■ Data to process:

━━━━━━━━

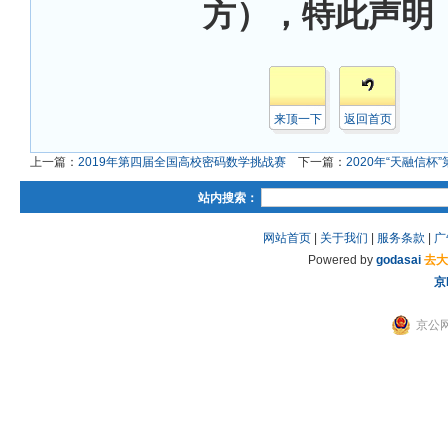
方），特此声明
来顶一下
返回首页
上一篇：
2019年第四届全国高校密码数学挑战赛
下一篇：
2020年“天融信
站内搜索：
网站首页
|
关于我们
|
服务条款
|
广
Powered by
godasai
去大
京
京公网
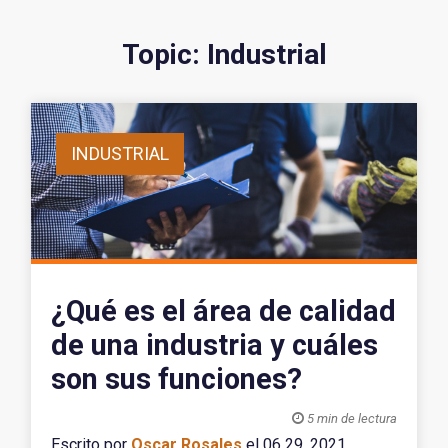
Topic: Industrial
INDUSTRIAL
¿Qué es el área de calidad
de una industria y cuáles
son sus funciones?

5 min de lectura
Escrito por
Oscar Rosales
el 06 29, 2021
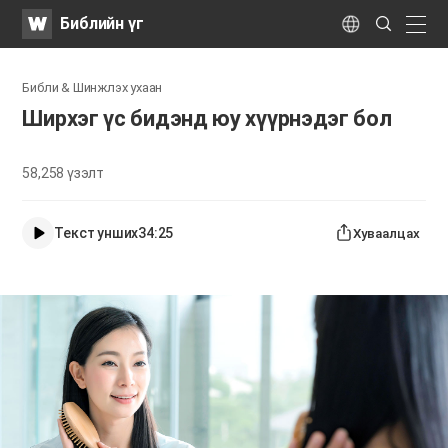
WATV
Search
Библийн үг
Submit
naviga
Language
Библи & Шинжлэх ухаан
Ширхэг үс бидэнд юу хүүрнэдэг бол
58,258
үзэлт
Текст унших
34:25
Хуваалцах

━━━━━━━━

■ Your objective: Reproduce the data above word for word, but leave the images out.

■ Response to this exercise:
方），特此声明
来顶一下
返回首页
上一篇：
2019年第四届全国高校密码数学挑战赛
下一篇：
2020年“天融信
站内搜索：
网站首页
|
关于我们
|
服务条款
|
广
Powered by
godasai
去大
京
京公网
Topic: Industrial
INDUSTRIAL
¿Qué es el área de calidad
de una industria y cuáles
son sus funciones?

5 min de lectura
Escrito por
Oscar Rosales
el 06 29, 2021
WATV
Search
Библийн үг
Submit
naviga
Language
Библи & Шинжлэх ухаан
Ширхэг үс бидэнд юу хүүрнэдэг бол
58,258
үзэлт
Текст унших
34:25
Хуваалцах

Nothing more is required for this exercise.